■ VOTRE TÂCHE: Recopiez les lignes en commençant par celle qui contient « - Icons that » et en vous arrêtant après celle qui contient « - Elements that ». Remplacez-y « hard-coded » par « hardcoded » sans rien changer d'autre.

■ DONNÉES DE LA TÂCHE:
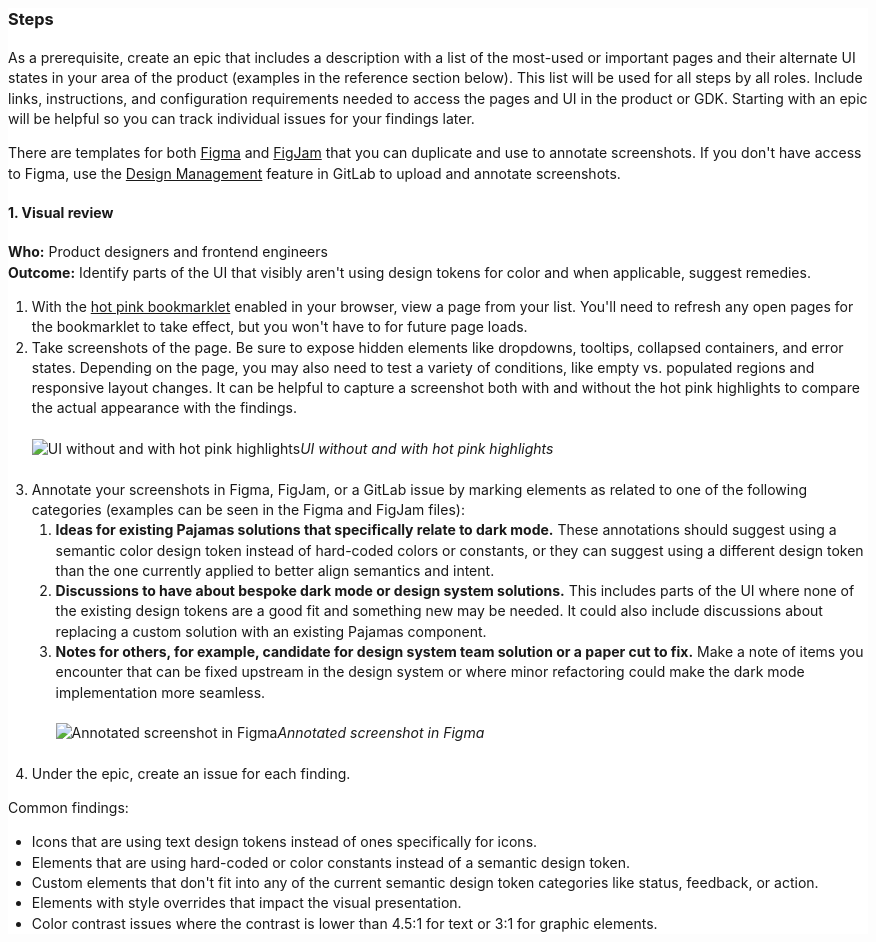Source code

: ### Steps

As a prerequisite, create an epic that includes a description with a list of the most-used or important pages and their alternate UI states in your area of the product (examples in the reference section below). This list will be used for all steps by all roles. Include links, instructions, and configuration requirements needed to access the pages and UI in the product or GDK. Starting with an epic will be helpful so you can track individual issues for your findings later.

There are templates for both [Figma](https://www.figma.com/design/B9mNC34Kh8PavW9TMJlVNI/Dark-mode-%3E-Evaluation-%5BDUPLICATE-ME%5D?node-id=0-1&p=f&t=x7G5uVBQYpYjw4VT-0) and [FigJam](https://www.figma.com/board/SxzD9yCWDc9AjQg8ueakFW/Dark-mode-%3E-Evaluation-%5BDUPLICATE-ME%5D?node-id=0-1&t=KCwD2TTaeNBzZKFv-1) that you can duplicate and use to annotate screenshots. If you don't have access to Figma, use the [Design Management](https://docs.gitlab.com/user/project/issues/design_management/) feature in GitLab to upload and annotate screenshots.

#### 1. Visual review

**Who:** Product designers and frontend engineers  
**Outcome:** Identify parts of the UI that visibly aren't using design tokens for color and when applicable, suggest remedies.

1. With the [hot pink bookmarklet](https://gitlab.com/-/snippets/3756317#note_2240454256) enabled in your browser, view a page from your list. You'll need to refresh any open pages for the bookmarklet to take effect, but you won't have to for future page loads.  
2. Take screenshots of the page. Be sure to expose hidden elements like dropdowns, tooltips, collapsed containers, and error states. Depending on the page, you may also need to test a variety of conditions, like empty vs. populated regions and responsive layout changes. It can be helpful to capture a screenshot both with and without the hot pink highlights to compare the actual appearance with the findings.<br><br>![UI without and with hot pink highlights](/images/product/ux/ux-resources/dark-mode-rollout-playbook/hot-pink.png)*UI without and with hot pink highlights*<br><br>
3. Annotate your screenshots in Figma, FigJam, or a GitLab issue by marking elements as related to one of the following categories (examples can be seen in the Figma and FigJam files):  
   1. **Ideas for existing Pajamas solutions that specifically relate to dark mode.** These annotations should suggest using a semantic color design token instead of hard-coded colors or constants, or they can suggest using a different design token than the one currently applied to better align semantics and intent.  
   2. **Discussions to have about bespoke dark mode or design system solutions.** This includes parts of the UI where none of the existing design tokens are a good fit and something new may be needed. It could also include discussions about replacing a custom solution with an existing Pajamas component.  
   3. **Notes for others, for example, candidate for design system team solution or a paper cut to fix.** Make a note of items you encounter that can be fixed upstream in the design system or where minor refactoring could make the dark mode implementation more seamless.<br><br>![Annotated screenshot in Figma](/images/product/ux/ux-resources/dark-mode-rollout-playbook/annotations.png)*Annotated screenshot in Figma*<br><br>
4. Under the epic, create an issue for each finding.

Common findings:

- Icons that are using text design tokens instead of ones specifically for icons.  
- Elements that are using hard-coded or color constants instead of a semantic design token.  
- Custom elements that don't fit into any of the current semantic design token categories like status, feedback, or action.  
- Elements with style overrides that impact the visual presentation.  
- Color contrast issues where the contrast is lower than 4.5:1 for text or 3:1 for graphic elements.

■ RÉSULTAT DE L'EXERCICE:
- Icons that are using text design tokens instead of ones specifically for icons.  
- Elements that are using hardcoded or color constants instead of a semantic design token.  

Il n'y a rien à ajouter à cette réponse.